Editor's Note: Adapted from "Improving Pumping System Performance: A Sourcebook for Industry" developed jointly by the U.S Department of Energy Efficiency and Renewable Energy and the Hydraulic Institute (HI).

Pumps transfer liquids from one point to another by converting mechanical energy from a rotating impeller into pressure energy (head). The pressure applied to the liquid forces the
fluid to flow at the required rate and to overcome friction (or head) losses in piping, valves, fittings, and process equipment.

Pump system designers must consider fluid properties, determine end use requirements, and understand environmental conditions to achieve the optimal results. This includes a thorough understanding of constant or variable flow rate requirements, single or networked loads, and the properties of open loops (nonreturn or liquid delivery) or closed loops (return systems).

Fluid Properties
The properties of the fluids being pumped can significantly affect the choice of pumps at most plants and commercial institutions. Subsequently, maintenance and engineering professionals should strongly consider the following fluid characteristics when choosing the best pump system for their needs:

Acidity/alkalinity (pH) and chemical composition. Corrosive and acidic fluids can degrade pumps. So, pump materials should be actively researched before their selection.

Operating temperature. Pump materials and expansion, mechanical seal components, and packing materials should be carefully considered with pumped fluids that are hotter than 200°F.

Solids concentrations/particle sizes. When pumping abrasive liquids such as industrial slurries, selecting a pump that will not clog or fail prematurely depends on particle size, hardness and the volumetric percentage of solids.

Specific gravity. The fluid specific gravity is the ratio of the fluid density to that of water under specified conditions. Specific gravity affects the energy required to lift and move the fluid, and must be considered when determining pump power requirements.

Vapor pressure. A fluid's vapor pressure is the force per unit area that a fluid exerts in an effort to change phase from a liquid to a vapor, and depends on the fluid's chemical and physical properties. Proper consideration of the fluid's vapor pressure will help to minimize the risk of cavitation.
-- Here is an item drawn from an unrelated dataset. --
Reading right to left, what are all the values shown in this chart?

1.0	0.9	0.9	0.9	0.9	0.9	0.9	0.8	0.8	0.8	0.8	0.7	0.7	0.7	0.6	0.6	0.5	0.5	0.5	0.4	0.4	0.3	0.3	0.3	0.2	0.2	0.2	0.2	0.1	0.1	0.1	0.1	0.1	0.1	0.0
Viscosity. The viscosity of a fluid is a measure of its resistance to motion. Since kinematic viscosity normally varies directly with temperature, the pumping system designer must know the viscosity of the fluid at the lowest anticipated pumping temperature. High viscosity fluids result in reduced centrifugal pump performance and increased power requirements. It is particularly important to consider pump suction-side line losses when pumping viscous fluids.
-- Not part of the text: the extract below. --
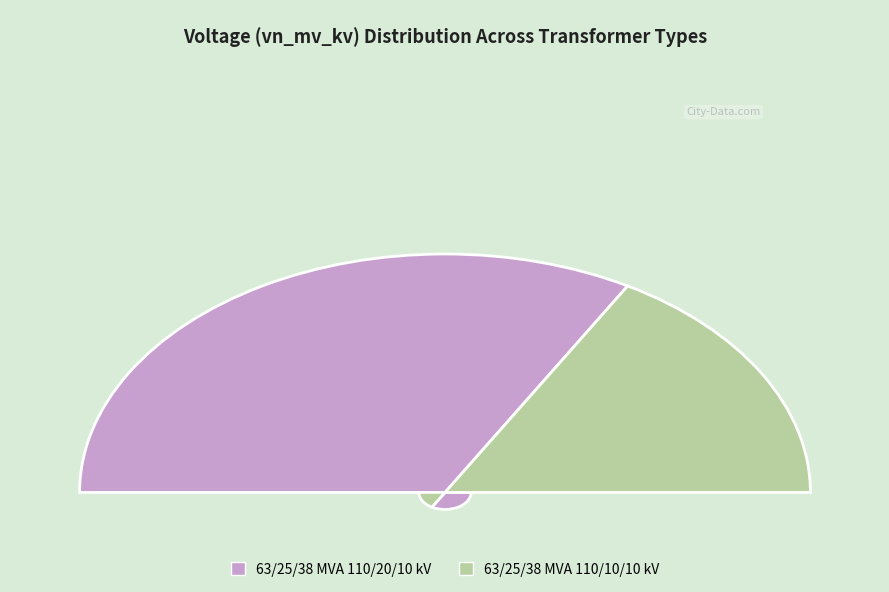

To the nearest percent, what is the combined percentage of 63/25/38 MVA 110/20/10 kV and 63/25/38 MVA 110/10/10 kV?

100%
End Use Requirements - System Flow Rate and Head
The design pump capacity, or desired pump discharge in gallons per minute (gpm) is needed to accurately size the piping system, determine friction head losses, construct a system curve, and select a pump and drive motor. Process requirements may be met by providing a constant flow rate (with on/off control and storage used to satisfy variable flow rate requirements), or by using a throttling valve or variable speed drive to supply continuously variable flow rates.
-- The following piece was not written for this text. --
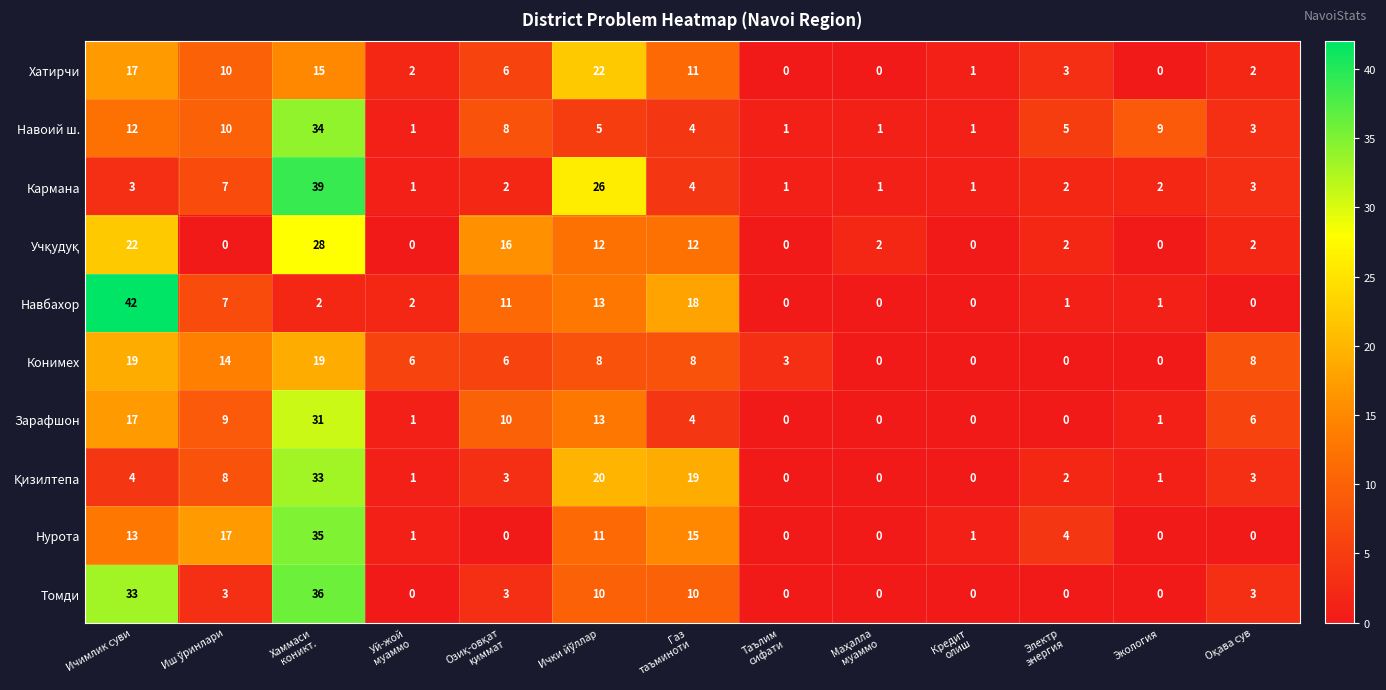

At which label does Навоий ш. first exceed 5?

Ичимлик суви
The total system head is also designed with three components: static head, elevation (potential energy), and velocity (or dynamic) head. Static head is the pressure of the fluid in the system, and is the quantity measured by conventional pressure gauges. The height of the fluid level can have a substantial impact on system head, while the dynamic head represents the pressure required by the system to overcome head losses caused by flow rate resistance in pipes, valves, fittings, and mechanical equipment. Dynamic head losses are approximately proportional to the square of the fluid flow velocity, or flow rate. If the flow rate doubles, dynamic losses increase fourfold.